Denn nicht alle, die sich am 11. Oktober zur Wahl stellen wollen, dürfen dies auch automatisch. Für Listen, die es im Jahr 2015 nicht selbstständig geschafft haben, ins Stadtparlament einzuziehen, gilt es seit rund einer Woche, Unterschriften zu sammeln. Ein Monat haben die Neulinge Zeit, um die entsprechende Anzahl an Unterstützungserklärungen einzubringen. Am 14. August läuft die Frist ab.

  • Team HC Strache Bei der Wien-Wahl 2015 war Heinz-Christian Strache noch als Spitzenkandidat der FPÖ jener Politiker, der der SPÖ das Amt des Bürgermeisters streitig machen wollte. Der Kampf um Wien war einer zwischen Rot und Blau. Die FPÖ wurde mit rund 30 Prozent auf Platz zwei gewählt. Heuer kämpft der Ex-Vizekanzler mit seiner eigenen Liste, dem Team HC Strache, um den Einzug in den Wiener Gemeinderat. Für das Team HC stehen die Chancen dafür, die Fünf-Prozent-Hürde zu bewältigen, am besten. Wer neben Strache kandidieren wird, ließ der Parteichef zuletzt offen. Sicher sei nur, dass die Gemeinderäte Karl Baron, Dietmar Kops und Klaus Handler, die vergangenes Jahr DAÖ gegründet haben, eine wichtige Rolle spielen werden.
  • Soziales Österreich der Zukunft "Sozial ökologisch": So lautet das Motto der Liste SÖZ, die mit der ehemaligen Nationalratsabgeordneten der Liste Jetzt, Martha Bißmann, in den Ring steigt.

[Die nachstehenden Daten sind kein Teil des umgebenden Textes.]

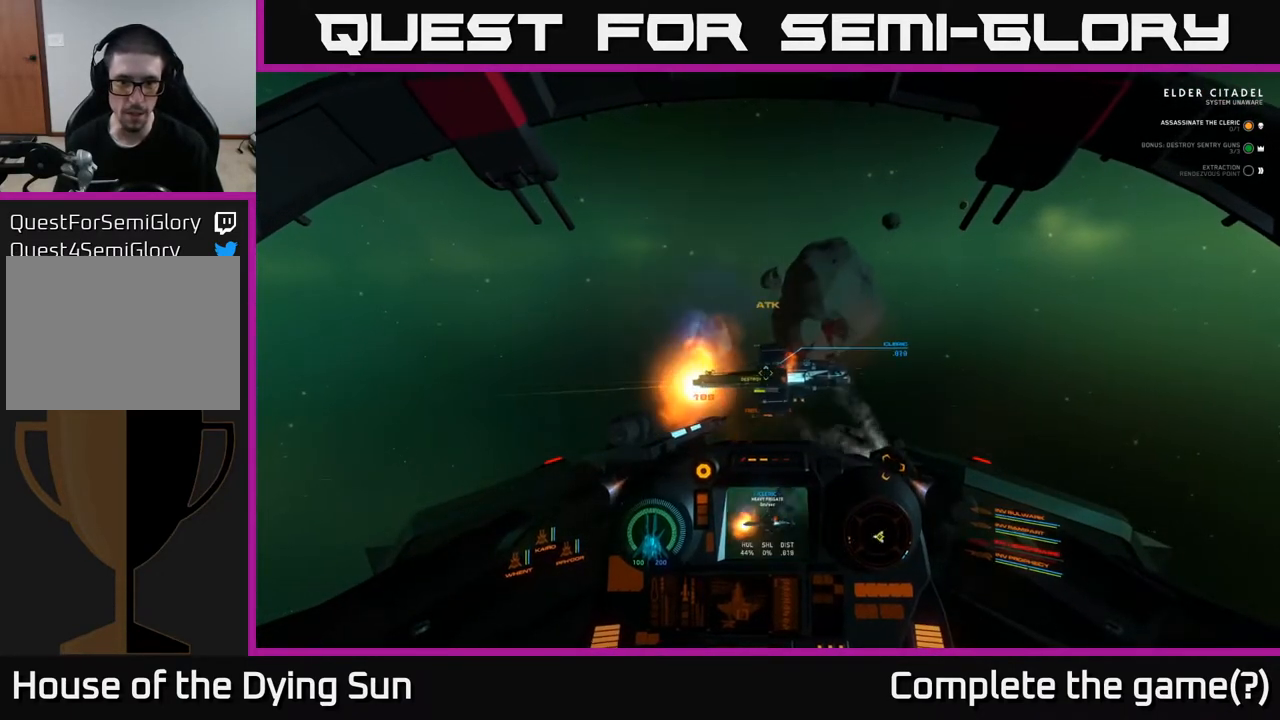
{"buttons": ["R2"], "left_stick": "down", "right_stick": "center", "events": [[450, "R2", "down"]]}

Ressourcen sollen geschont, die Luftqualität verbessert und die Lärmbelastung verringert werden, lautet die Ansage der neuen Liste.
  • Mein Wien Nicht ganz neu auf der politischen Bühne ist Robert Marschall. Seit 2011 ist er Obmann der EU-Austrittspartei. Nach einigen weiteren Zwischenstopps, unter anderem als Initiator des Euratom-Ausstiegs-Volksbegehrens, sammelt er nun Unterstützungserklärungen für seine Liste Mein Wien. Mein Wien fordert, dass "alle Wienerinnen und Wiener bei wichtigen Themen entscheiden, und nicht Parteisekretariate", heißt es auf der Website.
  • Artikel Eins Auf mehr Mitbestimmung setzt die Liste Artikel Eins. Auf dem Programm steht unter anderem der Einsatz für "viel mehr direktdemokratische Entscheidungen", eine "optimal gestaltete und auch so gelebte Demokratie", außerdem will man die "weit bessere Einhaltung von Wahlversprechen" forcieren.
  • Links Das Bündnis Links will als "linke Opposition, die wirklich und beharrlich mit den unterschiedlichen Menschen kämpft, die nicht auf die Butterseite gefallen sind", in den Gemeinderat einziehen, wie Spitzenkandidatin Anna Svec auf der Links-Webseite schreibt. Auf Platz drei kandidiert Can Gülcü, er war zuvor Mitorganisator der Donnerstagsdemos gegen Türkis-Blau. Mit Didi Zach ist auch die KPÖ auf der Kandidatenliste von Links vertreten.
  • Bierpartei Das Satireprojekt rund um Turbobier-Sänger Marco Pogo will es auch heuer wieder auf den Stimmzettel zur Gemeinderatswahl schaffen.
  • Bezirksparteien Noch nicht ganz klar ist, ob die Partei der Arbeit "Schwerpunkte in geografischer Hinsicht" setzen wird – also nur in einzelnen Bezirken kandidiert. Die Liste tritt etwa für "menschenwürdige Arbeits-, Wohn- und Lebensverhältnisse für alle" ein.
  • Auf die Bezirksebene will sich jedenfalls Volt konzentrieren, laut Eigendefinition die "einzige europäische Partei, die es derzeit gibt". Volt fordert etwa einen "ausgeschilderten Europa-Stadtwanderweg" in der Hauptstadt.
  • Auch die Piratenpartei kandidiert nur für die Bezirksvertretung. Im August soll feststehen, für wie viele. Sie setzt sich für die "Erhöhung der Transparenz in der politischen Bezirksarbeit" ein.

1.800 Stimmen für Wien

Um anzutreten, benötigen die Listen auf Wien-Ebene für jeden der 18 Wahlkreise 100 Unterschriften. Bei der Bezirksvertretung liegt die Latte bei 50 Signaturen. Eine Liste unterstützen können alle, die im Herbst wahlberechtigt sind: österreichische Staatsbürger mit Hauptwohnsitz in Wien, die spätestens am 11. Oktober ihren 16. Geburtstag feiern. Auf der Bezirksvertretungsebene können auch nichtösterreichische EU-Bürger abstimmen.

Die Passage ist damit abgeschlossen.